In June 2020, the campus community at both Johnson University Tennessee and Johnson University Florida participated in a service of lament and confession. In this service, we read and prayed scripture, confessed the racism that is part of our institution’s history, and repented.

We have more work to do. In light of the events in our country at this time and as part of our ongoing work around these issues, the current initiatives and next steps for diversity at Johnson University include the following:

  • Creation of a new “Director of Multicultural Student Affairs” position. Matthew Best, who serves as the director of Future of Hope, has agreed to serve in this role. In this position, he will provide information and resources to prospective students, lead activities and programming to facilitate the faith and academic development of students from outside the majority culture, work with academics and student life to establish an effective educational program to encourage inclusion of diverse students among the student body,  and support efforts to train faculty and staff toward the inclusion of diverse peoples in the life of the University.
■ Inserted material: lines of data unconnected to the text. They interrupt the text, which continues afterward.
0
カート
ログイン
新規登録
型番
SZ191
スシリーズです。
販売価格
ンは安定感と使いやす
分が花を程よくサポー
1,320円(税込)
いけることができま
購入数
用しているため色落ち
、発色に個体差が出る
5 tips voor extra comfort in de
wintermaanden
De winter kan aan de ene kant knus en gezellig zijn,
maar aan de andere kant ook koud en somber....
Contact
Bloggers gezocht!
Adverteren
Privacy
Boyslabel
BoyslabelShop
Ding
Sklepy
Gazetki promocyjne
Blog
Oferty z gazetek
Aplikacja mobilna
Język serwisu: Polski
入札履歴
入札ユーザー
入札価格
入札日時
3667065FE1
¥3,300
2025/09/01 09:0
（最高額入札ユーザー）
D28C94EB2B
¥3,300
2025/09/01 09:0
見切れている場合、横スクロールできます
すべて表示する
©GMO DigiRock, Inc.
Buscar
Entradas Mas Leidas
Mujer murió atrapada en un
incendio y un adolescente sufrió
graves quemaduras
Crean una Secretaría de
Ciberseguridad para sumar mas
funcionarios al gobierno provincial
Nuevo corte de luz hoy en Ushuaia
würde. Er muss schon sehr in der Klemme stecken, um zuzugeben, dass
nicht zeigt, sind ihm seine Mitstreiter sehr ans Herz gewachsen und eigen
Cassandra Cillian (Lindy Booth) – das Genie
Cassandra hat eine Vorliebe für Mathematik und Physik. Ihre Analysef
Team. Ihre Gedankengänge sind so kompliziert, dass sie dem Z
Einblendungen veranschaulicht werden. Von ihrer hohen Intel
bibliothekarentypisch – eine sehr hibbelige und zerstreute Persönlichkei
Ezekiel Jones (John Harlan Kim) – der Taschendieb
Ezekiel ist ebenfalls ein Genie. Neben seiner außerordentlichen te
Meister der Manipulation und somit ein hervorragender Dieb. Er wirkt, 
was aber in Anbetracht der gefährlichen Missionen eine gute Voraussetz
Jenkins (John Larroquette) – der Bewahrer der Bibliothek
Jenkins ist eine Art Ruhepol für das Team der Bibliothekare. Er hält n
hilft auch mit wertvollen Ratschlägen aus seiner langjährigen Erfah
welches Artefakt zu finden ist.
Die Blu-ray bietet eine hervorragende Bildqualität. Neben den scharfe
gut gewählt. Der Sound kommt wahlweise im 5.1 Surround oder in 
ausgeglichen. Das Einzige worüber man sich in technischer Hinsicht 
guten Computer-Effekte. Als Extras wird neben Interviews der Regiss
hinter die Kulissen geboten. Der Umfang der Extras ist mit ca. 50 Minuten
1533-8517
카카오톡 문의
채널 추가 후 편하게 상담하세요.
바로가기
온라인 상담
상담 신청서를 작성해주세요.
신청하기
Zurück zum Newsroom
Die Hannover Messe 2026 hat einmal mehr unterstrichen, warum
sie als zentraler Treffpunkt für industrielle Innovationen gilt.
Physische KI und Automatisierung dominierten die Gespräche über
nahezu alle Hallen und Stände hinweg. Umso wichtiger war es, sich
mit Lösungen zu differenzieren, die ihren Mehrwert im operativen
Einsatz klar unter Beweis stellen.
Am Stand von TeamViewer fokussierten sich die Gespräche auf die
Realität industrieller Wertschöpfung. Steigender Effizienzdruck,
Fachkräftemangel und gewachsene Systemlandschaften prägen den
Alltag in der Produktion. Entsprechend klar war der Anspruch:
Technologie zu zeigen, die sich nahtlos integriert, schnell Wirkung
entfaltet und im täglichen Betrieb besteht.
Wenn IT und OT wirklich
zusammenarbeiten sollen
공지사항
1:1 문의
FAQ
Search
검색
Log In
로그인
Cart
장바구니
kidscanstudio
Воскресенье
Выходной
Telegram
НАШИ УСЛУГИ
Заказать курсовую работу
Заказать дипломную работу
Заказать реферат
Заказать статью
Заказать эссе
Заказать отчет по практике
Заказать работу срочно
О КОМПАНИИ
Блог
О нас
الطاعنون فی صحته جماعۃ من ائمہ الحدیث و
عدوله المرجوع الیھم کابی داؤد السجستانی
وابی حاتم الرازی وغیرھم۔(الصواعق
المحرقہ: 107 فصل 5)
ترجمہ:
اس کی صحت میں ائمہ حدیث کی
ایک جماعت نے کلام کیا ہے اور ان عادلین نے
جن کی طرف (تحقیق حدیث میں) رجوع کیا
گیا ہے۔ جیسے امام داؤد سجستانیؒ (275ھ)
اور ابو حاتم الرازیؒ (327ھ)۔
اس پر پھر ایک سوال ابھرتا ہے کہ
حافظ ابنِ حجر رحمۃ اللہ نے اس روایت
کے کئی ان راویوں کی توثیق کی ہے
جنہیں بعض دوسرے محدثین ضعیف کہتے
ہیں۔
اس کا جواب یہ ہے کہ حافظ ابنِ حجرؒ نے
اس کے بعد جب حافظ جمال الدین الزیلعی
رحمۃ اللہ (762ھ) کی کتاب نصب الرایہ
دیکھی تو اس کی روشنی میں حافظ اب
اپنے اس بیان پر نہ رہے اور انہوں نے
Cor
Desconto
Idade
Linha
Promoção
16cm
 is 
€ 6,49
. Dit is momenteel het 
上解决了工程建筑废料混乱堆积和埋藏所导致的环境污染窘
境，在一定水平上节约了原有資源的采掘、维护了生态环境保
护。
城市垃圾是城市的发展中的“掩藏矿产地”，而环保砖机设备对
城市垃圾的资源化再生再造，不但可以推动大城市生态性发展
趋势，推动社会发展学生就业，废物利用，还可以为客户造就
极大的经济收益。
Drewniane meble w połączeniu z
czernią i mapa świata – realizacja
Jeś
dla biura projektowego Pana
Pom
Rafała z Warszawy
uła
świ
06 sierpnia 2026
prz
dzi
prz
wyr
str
  • An alumni-driven establishment of the Ananeoo Scholarship for students of color. Ananeoo is the Greek word for “renewal” (Ephesians 4) and was suggested by our Students Promoting Social Unity group to indicate a step of restoration for our campus community.
  • Receipt of a grant from the Appalachian College Association to conduct a diversity audit of all dimensions of our campuses to enable us to more effectively assess our efforts at making Johnson a welcoming place for students of color and to guide our professional development for faculty and staff in this area. We began this work in January and will conclude it in late 2020.